3 August 2023, Antony Blinken – United States Secretary of State, presided the United States presidency of the Security Council during August over an open debate to discuss: “Famine and conflict-induced global food insecurity”. He emphasized that the world has seen an almost perfect storm emerge in recent years, the combination of climate change, COVID, and particularly conflict that is driving food insecurity. It is a fact that now about 260 million people around the world are acutely food insecure. This food insecurity drives conflict and forced migration. It stunts growth, both physical growth and economic growth. It holds countries back and it holds people back.

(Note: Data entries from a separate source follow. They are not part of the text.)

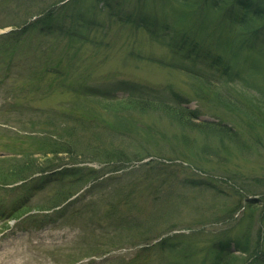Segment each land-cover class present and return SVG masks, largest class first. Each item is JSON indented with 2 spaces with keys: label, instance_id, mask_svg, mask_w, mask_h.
Listing matches in <instances>:
<instances>
[{
  "label": "rangeland",
  "instance_id": "rangeland-1",
  "mask_svg": "<svg viewBox=\"0 0 264 264\" xmlns=\"http://www.w3.org/2000/svg\"><path fill=\"white\" fill-rule=\"evenodd\" d=\"M55 1L0 0V35ZM91 3L78 4L92 23L83 22V51L77 58L60 55L68 39L62 32L52 40L55 50L51 40L36 37L31 44L21 43L13 58L1 53L0 39V170L31 159L40 163L52 144H75L82 150L59 154L52 162L44 159L41 168L49 172L24 173L10 184L0 175V264H214V255L208 253L211 238L227 240L235 255L244 256L234 243L248 224L261 251L254 256L262 263L264 120L262 128L251 129L244 116L196 98L193 87L200 81L185 73L188 63L168 45L173 40L175 49L177 37L174 42L164 28L176 16L173 0H108L112 8L100 3L96 9ZM119 10L136 19L142 13L156 25L125 26L112 16ZM206 16L207 28L188 34L212 44L214 55L233 46L234 66L244 75L250 74L249 61L256 65L251 90L245 88L244 96L255 95L254 103L264 112V29L245 37L234 29L232 35L223 27H211L218 14L209 10ZM219 36L231 38L232 45L220 46ZM7 42L14 39L9 36ZM46 55L51 68L57 56L62 59L61 71L40 78ZM64 77L71 89L61 85ZM96 90L118 98L134 92L178 93L185 106L197 110L199 121L227 126L236 140L183 128L161 111L108 113L90 101L92 95H82ZM87 102L96 108L84 109L89 118L80 125L73 121L71 107ZM114 115L119 124L112 130ZM73 125L78 128L68 133ZM58 192L63 197L74 194L45 209L55 203ZM249 199L258 202L250 212L244 208ZM164 237L177 250L166 244L159 249L157 241ZM253 259L244 264H258Z\"/></svg>",
  "mask_w": 264,
  "mask_h": 264
},
{
  "label": "trees",
  "instance_id": "trees-1",
  "mask_svg": "<svg viewBox=\"0 0 264 264\" xmlns=\"http://www.w3.org/2000/svg\"><path fill=\"white\" fill-rule=\"evenodd\" d=\"M80 1L82 0H56L55 2L49 4V6L47 5L43 7V9H39V11L36 10L29 16L27 22H25L24 25L15 26L16 29L0 35V39L4 40V42L2 43L1 53H3L4 56L13 58L15 57V55L13 56L14 53L20 52L21 43L27 42L31 44L29 41L36 37L46 42L48 41V39L51 41H55L58 33L62 32L64 38L68 39L66 40V44L60 52V55L70 53V57L77 58L82 53V45L84 44V40L82 41V32H80V29L84 27L83 22L90 24L92 23V18L86 15L88 12L82 13V10L78 7ZM92 1H94V3H91L90 6H94L95 9L96 6L100 3L102 5L103 3H106L105 6L112 8L111 4H107L108 0ZM173 1L176 3L175 19L173 23L167 24L166 26H164V28L167 29L170 37L172 35L174 42L176 37L177 40L175 42V49H173V40L170 41L168 45H172L169 48H171L172 51L175 52V55H177V57L183 63H188L189 67L188 69H185V73L200 81V84L195 86L196 88L193 87L196 98L202 101L205 100L214 102L215 104L224 107L232 113L236 112L244 116L246 119V124H248L251 129H255L257 126L262 128L263 124L261 123L264 120V112L260 110L262 108L258 105V103H254L253 98H255V95L249 92L248 96H244L245 88H247L248 91L251 90L250 83L252 84V82L250 76H253L254 72L257 71L256 65H253V62L249 61L250 64L247 69L248 71H250V74L244 75L242 74L241 70H237L234 66L235 63L233 61L236 52H234L233 46L227 52L220 50L219 54L214 55L209 49L212 44L206 43L205 39L203 38L191 36V34H188V32L200 27L202 28V30L206 29L207 27L203 28V26L205 25L204 23L207 22L206 13H208L210 10L218 14L220 17L218 18L217 22H215L214 20L213 24H211L212 28L216 30L218 28L220 31L223 27V29H227L228 33L232 35L235 33L233 30L237 29L242 34H245L244 37L248 34L256 36L257 33L264 29V0ZM72 11H74L75 13L73 16ZM141 14H139V18L136 19L132 16V14L128 15L120 10L118 12H112V16L118 19V21L116 20V22L124 24L125 26H130L137 29L138 27H143L145 24L156 25L154 21L150 22V19L147 16L142 17ZM33 16L39 17H36L34 20L30 21V18H32ZM70 17H72V20L66 23V21L64 20H67ZM61 22L63 25L61 24ZM222 22L223 25L220 26ZM9 36L14 39L13 43L7 42L9 40ZM219 37L220 46L222 45L223 47L228 48L232 45L233 41H231V38H225L223 36ZM178 40H180L181 43ZM50 47L52 50H55L57 44L53 42ZM32 53L33 51L27 50V54L32 55ZM226 53H228V59H224ZM44 56L45 53L43 55V58ZM27 58L32 59L30 56H27ZM248 59V57H245L246 61H248ZM56 60V64L53 66V68H51L52 66L48 65L47 63L48 56L46 55L45 64L42 69L40 78L44 75V73H60L61 69L59 68V65L62 63V59L57 56ZM199 62H201V65L198 67ZM205 67L206 70H211L212 72L216 71L217 73L215 77L214 73L209 76L208 73L204 72L206 71ZM48 69L51 70L49 71ZM220 79L229 80L228 84L230 83V85L233 84L239 86H229L227 83L220 82ZM234 80L241 81V83L237 84ZM61 81L63 83H61V85H64L67 82L65 77ZM50 85L51 84H49V86ZM66 85L69 89H71L70 85H68L67 83ZM75 92L78 94V89H75ZM82 95H84L85 97L88 95H92L90 101H94L93 104L96 107L99 106L101 109H105L106 111H108V113L118 112L119 115V112L121 111H139L141 113H145L146 110L161 111L183 128H189L190 130L196 131L201 134L214 133L216 135L225 137L228 140H236L235 134L230 132L229 129H226L227 126L221 125V123L219 122L199 121L197 110L190 109L185 106V100H183L180 94L175 92H173L170 96L162 95L157 92H149L146 94L142 92H134L129 94L128 97L118 98L116 96H113L109 92H101L99 90H96L95 92H84ZM93 104L92 102H87V106H82V104H78L76 107L72 106L71 113L73 114V121L81 125V120L89 118V112L84 113V109L88 110L89 108L95 107ZM118 118L119 116L116 117L114 115V120L110 125V128L112 130H114L113 128L117 127L116 125L119 124ZM121 120L123 121L122 118L120 119V122ZM84 127L82 126V130L84 129ZM77 128V125H73L72 127H70V131H68V133H72V129ZM72 147L62 148L56 144H52V146H48L49 149L47 150V152L50 153L51 157L47 158L46 153L44 154L43 160L47 159L46 162H52L57 158V156H59V154L72 156V154H80V152H82L81 149H77V146H75V144L74 148ZM43 160L42 162L37 163L32 161L31 159L22 163L21 165L13 166V168L9 171L0 170L2 180L5 179V181L11 182L16 179H20L24 173H35L38 169L41 168ZM89 174L94 175L93 172ZM69 194L63 197L64 193L58 192V198L55 204L59 203L63 199H66ZM257 203L258 202H256V200L249 199L247 203L245 202L246 207H244L245 205H243V207L247 208V211L250 212L257 207ZM222 239L223 238L219 239L212 237L210 240L211 244L208 247V253L210 252L214 255V264H238V262L241 261V264H244L245 262H248V259L251 257H254L255 261L258 264H264V258L261 259L262 263H259V259L257 258L258 255L254 256V254L261 253V251L259 250L258 239L255 241L252 239V228L250 224L242 229L240 236L234 243L236 250L239 253L244 254V256L235 255L229 249V242ZM165 244L169 247H172L171 245H173L171 244V240L169 238H162L158 241V248L162 249V246ZM172 250H177L176 246L174 248L172 247ZM184 252L186 253V249L184 250ZM262 256L264 257V251L262 253Z\"/></svg>",
  "mask_w": 264,
  "mask_h": 264
}]
</instances>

He also addressed a thank you note to the good work of the United Nations Secretary-General and Türkiye on the reached agreement by the Black Sea Grain Initiative. While this agreement was put in force, more than 30 million tons of grain were able to get out of Ukraine and ship to markets around the world and well over half of that to developing countries and two-thirds of the wheat to developing countries. It was equivalent to 18 billion loaves of bread. Blinken added that two weeks ago, Russia tore up that agreement. The result has been rising prices for countries around the world as well as a diminution in access to food products, particularly for developing countries. It’s seen Russia’s actions since then, not only in tearing up the deal but in intentionally targeting food silos in Ukraine, literally destroying food, as well as the means to produce it, holding ports and sea lanes at risk to prevent countries from shifting these products out of Ukraine and to the people who needed. Therefore, the Secretary of State calls to leverage the political purposes to end conflict after conflict particularly the fact that it’s seen increasingly for food being used as a weapon of war.
The US representative has listed all the help his country and others are providing but noted that ‘it’s not enough’. He said according to the World Food Program, $25 billion is needed to address this current food insecurity to cover over 100 million people around the world. He emphasized that to date, only 4.5 billion of the amounts has been pledged by various countries. We must do better. We must do more. We must do it now.